2. The cover graphic is the word HUNGER stylized as an open mouth with 2 rows of sharp teeth. I bought my copy in January 2013 from a used bookseller in Toronto. The clerk said it was her favorite book, esp this edition because she liked the cover. The design is not credited in the edition notice.
3. Knut Hamsun is clean shaven and wearing a monocle in a photograph taken in 1890, the year Hunger was first published in Norway. In later photographs he is moustachioed and wears glasses. In the last known photographs of Hamsun he wears a large white beard and squints.
4. The first several times I read Hunger by Knut Hamsun was in a hardcover edition translated by George Egerton aka Mary Chavelita Dunne in 1899. This review is not about that translation, nor is it about the 1996 translation by Sverre Lyngstad.
I am descended from Norwegians but know nothing of the language. This article is not as much a review of the translation itself as it is a discussion of the fact of its publication in 1967.
5. The main introductory essay to Bly’s translation is by Isaac Bashevis Singer (b. 1902) noted Jewish-American author and pioneer of modern Yiddish literature.
“Writers who are truly original do not set out to fabricate new forms of expression,” says Singer, “or to invent themes merely for the sake of appearing new. They attain their originality through extraordinary sincerity.”
6. “People do not love alike, neither do they starve alike.” (Singer).
7. Hunger is about a young man with artistic leanings living in Kristiania, Norway. From biographical details about Hamsun we can guess that the story is based on Hamsun’s own experiences and takes place in in 1879-80.
Hunger itself does not offer much in the way of context. It is a first person account of a young man living alone in a city.

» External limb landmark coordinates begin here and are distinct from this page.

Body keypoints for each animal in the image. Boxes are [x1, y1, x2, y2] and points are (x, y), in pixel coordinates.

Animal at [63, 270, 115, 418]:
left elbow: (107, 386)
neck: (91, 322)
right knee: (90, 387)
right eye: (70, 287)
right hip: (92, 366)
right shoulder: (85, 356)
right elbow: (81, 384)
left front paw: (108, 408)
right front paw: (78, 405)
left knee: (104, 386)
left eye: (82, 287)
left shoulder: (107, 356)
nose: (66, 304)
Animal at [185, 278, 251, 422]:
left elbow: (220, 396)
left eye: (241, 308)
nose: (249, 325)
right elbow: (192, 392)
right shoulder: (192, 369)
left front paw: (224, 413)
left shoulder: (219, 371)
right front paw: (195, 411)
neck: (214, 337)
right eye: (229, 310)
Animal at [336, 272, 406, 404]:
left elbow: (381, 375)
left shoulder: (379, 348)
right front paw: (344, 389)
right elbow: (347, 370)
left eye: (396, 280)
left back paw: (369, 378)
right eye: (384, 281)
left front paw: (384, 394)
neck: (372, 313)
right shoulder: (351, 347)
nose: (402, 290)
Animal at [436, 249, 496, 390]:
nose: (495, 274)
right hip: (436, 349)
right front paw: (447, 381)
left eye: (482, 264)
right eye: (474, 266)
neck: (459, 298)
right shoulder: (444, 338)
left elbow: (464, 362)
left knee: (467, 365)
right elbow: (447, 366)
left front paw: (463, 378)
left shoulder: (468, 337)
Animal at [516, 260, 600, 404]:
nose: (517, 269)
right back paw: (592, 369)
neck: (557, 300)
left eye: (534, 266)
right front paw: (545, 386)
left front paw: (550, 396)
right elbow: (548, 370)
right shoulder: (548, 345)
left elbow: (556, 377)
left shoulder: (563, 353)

He appears to have no awareness of anything outside his own need, which is mostly for food. He is starving and desperate, but the private code by which he lives forbids him from taking work that he considers to be below his abilities.
8. His mental state throughout is ostensibly a result of his being hungry, rather than a symptom of mental illness or PTSD for example. He cycles rapidly through extreme moods: hilarity, despondency, optimism, despair, loneliness, social anxiety etc.

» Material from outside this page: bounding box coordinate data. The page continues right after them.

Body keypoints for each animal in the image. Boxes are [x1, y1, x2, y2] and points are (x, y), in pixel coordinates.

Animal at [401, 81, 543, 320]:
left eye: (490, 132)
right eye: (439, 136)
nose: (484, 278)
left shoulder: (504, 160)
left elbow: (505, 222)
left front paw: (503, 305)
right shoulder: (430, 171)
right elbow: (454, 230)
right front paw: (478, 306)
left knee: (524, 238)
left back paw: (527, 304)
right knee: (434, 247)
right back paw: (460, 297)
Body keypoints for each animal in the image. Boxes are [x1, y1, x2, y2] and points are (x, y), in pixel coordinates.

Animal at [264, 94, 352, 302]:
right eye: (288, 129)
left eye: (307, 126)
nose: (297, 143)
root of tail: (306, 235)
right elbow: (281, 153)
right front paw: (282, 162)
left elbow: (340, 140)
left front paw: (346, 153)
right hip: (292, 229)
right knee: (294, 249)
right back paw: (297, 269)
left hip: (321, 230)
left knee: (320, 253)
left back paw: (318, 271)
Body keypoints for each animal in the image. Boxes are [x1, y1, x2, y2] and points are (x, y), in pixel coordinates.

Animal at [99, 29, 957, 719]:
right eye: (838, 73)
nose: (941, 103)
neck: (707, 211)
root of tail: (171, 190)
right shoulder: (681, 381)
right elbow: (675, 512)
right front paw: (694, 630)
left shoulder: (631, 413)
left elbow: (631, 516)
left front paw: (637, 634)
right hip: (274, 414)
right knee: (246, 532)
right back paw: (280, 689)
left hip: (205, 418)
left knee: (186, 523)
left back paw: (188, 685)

9. Doubt is the driving force behind the narrator’s racing thoughts. His doubt tirelessly regenerates itself. Doubt is what drives the desperation and sets its parameters. It is what keeps need always at the centre.
At every moment he is like a reckless gambler who has already placed his bet before realizing the stakes are too high, and then in a panic must cut his losses before waiting to see the outcome.
“He was a man before his time,” says Singer, “His skepticism, or perhaps it could be called pyrrhonism — doubting even the doubts — belonged to a later era. To Hamsun man was nothing but a chain of moods that kept constantly changing, often without a trace of consistency.”
10. “Fictional heroes who are estranged from their environment seldom emerge lifelike,” says Singer, “With most writers, such heroes are mere shadows, or, at best, symbols. But Hamsun is able to portray both the environment and the alienation, the soil and the extirpation. His heroes have roots even though they cannot be seen.”
There is almost no historical or social/political context in Hunger. In most novels of the era that would be seen as a fault. In Hunger it is seen as a strength.